Peas can be planted as soon as the ground thaws, even if there are predictions of snow. More specifically, when the ground reaches at least 45 degrees F, about 4 to 6 weeks before the last frost of spring. If snow does come back, this won’t hurt the peas. Although, multiple days of cold temperatures could prevent the peas from continuing to grow.
Peas will produce the most plants in spring, but can also be planted in late summer. Typically 6 to 8 weeks before fall frost.
Pick a location that will drain well. Peas can easily get seed rot if the soil is too wet. Planting peas in a raised bed, 6 to 8 inches high, can provide extra drainage that they may need.
Adding wood ashes and bone meal to the soil will increase the phosphorus and potassium that peas need.
For improved germination, soak peas overnight in water before planting.
Pea seeds should be planted 1 inch deep, deeper if the soil tends to dry out quickly. Seeds should be 2 inches apart. The rows should be 12 -24 inches apart.
If a seed washes up, they can be poked back down into the soil.
Companions and Enemies
Peas are great companions for other produce, because peas can fix the nitrogen in the soil. This will make the soil more available for other produce.
Peas will leave behind nitrogen, which is excellent for rotating crops.
Companions for peas could be beans, carrots, celery, corn, cucumber, eggplant, parsley, peppers, radish, spinach, strawberries and turnips.
Avoid planting peas near onions and potatoes.
Water pea plants sparsely, unless the plants are wilting. If the weather is dry, water them more often. The point is to not let the plants dry out but also to not over water. Both will prevent peas from fruiting.
Light & Temperature
Peas prefer a full sunny location. They can produce fruit in part shade, but the harvest will not be as sweet or productive.
Peas will grow the best when temperatures are between 60 and 75 degrees.
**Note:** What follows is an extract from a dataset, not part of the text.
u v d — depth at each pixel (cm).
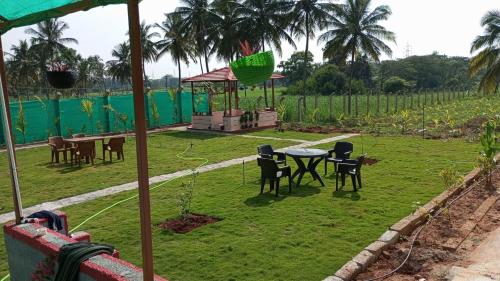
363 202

It is important to keep the garden bed holding peas well weeded. Pea plant roots are shallow, though, so be careful when using weeding tools.
Peas don’t generally require fertilizer, they are very light feeders.
Some pea varieties are vines. Although some say that support is not necessary, peas will be more productive when supported by a fence or trellis. This will help them to be less susceptible to rot.
Pea plant roots are shallow and will benefit from mulch. This will help keep the soil moist and cool. When the seedlings are about 2 inches tall, apply mulch of clean straw, chopped leaves or compost. You can add more mulch as the plants grow, this will keep them growing strong.
Pea plants are naturally self-pollinating. This occurs when the pollen from the anthers (male reproductive part of flower) is transferred to the stigma (female part).
While peas are self pollinating, if you are growing in a greenhouse you can help your plants. You can tap or vibrate the plants themselves. Also, note, a healthy airflow in the greenhouse can provide enough movement for peas.
Growing peas are susceptible to fungus, including fusarium wilt. It is important for plants who succumb to fusarium wilt to be destroyed. Tools should also be disinfected in between uses if a fungus is suspected.
Pea plants are also attractive to insects such as aphids, Mexican bean beetles, root-knot nemotodes and wireworms.
Most pea varieties are ready to harvest 60 to 70 days after planting. When the pod is round and has a shiny exterior, they are ready to harvest. Snap and snow snap peas can essentially be harvested at any point, but they are the tastiest when the pods have some space between peas when you squeeze them.
One thing to remember is that peas will not last very long after harvesting, so eat them quickly after harvesting. Picking developed peas often will encourage more pods to develop.
Harvesting pea pods in the morning, after the dew has dried, will increase the chances of having the crispiest crop.
Picking peas should be done with two hands. One hand holding the vine while the other pulls off the pea pod.
Make note that the pea pods that have hardened or turned a dull color, have over matured. Picking over matured peas will decrease the chance of continued yields as well.
After you are done growing peas, they can be kept in the fridge for up to 5 days. They can be frozen for longer. They should be placed in paper bags and then wrapped in plastic.
Peas can be dried in a dehydrator. Once dried, they can be stored in a sealed canister. These peas will be starchier in texture, so they make great additions to winter soups.
Peas are a versatile vegetable. They can be eaten raw. They are tasty alone, in pasta salads or as a side dish. They can also be eaten warm inside a casserole, side dish or in a soup.